Do you prefer vinyl, CD, cassette tape or mp3 format when listening to music? Do you have any strong feelings toward any of them?

I just installed a tape deck in my Volvo and it has opened up a whole world of music that I bought 15 years ago! I prefer vinyl.

What artists (musicians or otherwise) have most influenced your work?

I think I talked about the biggest influences. One might add The Church and Robyn Hitchcock, The Jazz Butcher and Jesus and Mary Chain. The Zombies above all. Loads of poetry informs much of my writing. Favorites: T.S. Eliot, Shelley, Plath, Philip Larkin, Chaucer, Shakespeare, John Donne, Li-Young Lee.
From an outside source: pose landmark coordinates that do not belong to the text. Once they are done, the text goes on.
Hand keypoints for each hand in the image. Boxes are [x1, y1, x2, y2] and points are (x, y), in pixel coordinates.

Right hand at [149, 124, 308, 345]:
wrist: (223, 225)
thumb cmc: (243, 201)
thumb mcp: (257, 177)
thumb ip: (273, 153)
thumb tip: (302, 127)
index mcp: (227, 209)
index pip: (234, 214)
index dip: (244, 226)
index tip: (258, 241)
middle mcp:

Plus - the films of David Lynch, Stanley Kubrick, Hitchcock, Wes and Paul Thomas Anderson.

Can you tell us a little about what you are currently into (books, films, art, bands, etc.)?
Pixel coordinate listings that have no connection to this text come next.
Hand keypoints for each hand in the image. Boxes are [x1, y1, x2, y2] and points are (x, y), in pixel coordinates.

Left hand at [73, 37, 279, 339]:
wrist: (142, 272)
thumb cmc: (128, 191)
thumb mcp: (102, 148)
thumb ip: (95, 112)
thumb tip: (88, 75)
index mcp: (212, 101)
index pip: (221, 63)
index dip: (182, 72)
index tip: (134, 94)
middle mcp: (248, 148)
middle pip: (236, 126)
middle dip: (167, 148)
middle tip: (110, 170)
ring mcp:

The book I am most into is the one I have just finished revising!! I have a second novel coming out on Full Court Press this year or early next: it's called The King of Good Intentions and it's about an indie rock band!! Surprise!!

It's very Martin Amis x Samuel Beckett x J.D. Salinger--meant to be very funny (and I hope people laugh out loud when they read it). There's going to be a CD included with the book by the "band" The Weird Sisters, whose formation and flowering the book chronicles. Yeah, it's a bit of a gimmick, but I hope it'll be fun. Henry Rollins was supposed to put it out 12 years ago but he was told by his lawyers and accountants he couldn't do (just as my book was going to be typeset) any books other than his own. You see, he lost 8 zillion on a hardback coffee table Metallica book or something! Like Metallica fans want a $50 book!! They want a t-shirt and a program to get signed and that's it. It was heartbreaking to have a novel accepted and then suffer such a fate; but things work out for the best, I believe, and 11 years later I revised it, made it funnier (I think) and more poetic and spritely and now it's gonna be issued!

What is your philosophy (on life), if any, that you live by?

I reckon that's my philosophy of life, as well. I don't trust people who ascribe to the "everything happens for a reason" pseudo-philosophy!! That's for lazy fuckers who have no ethos!! Or who can't deal with the essentially chaotic nature of things. Read Lucretius: that's my philosophy. Read Samuel Johnson. Then go play guitar!!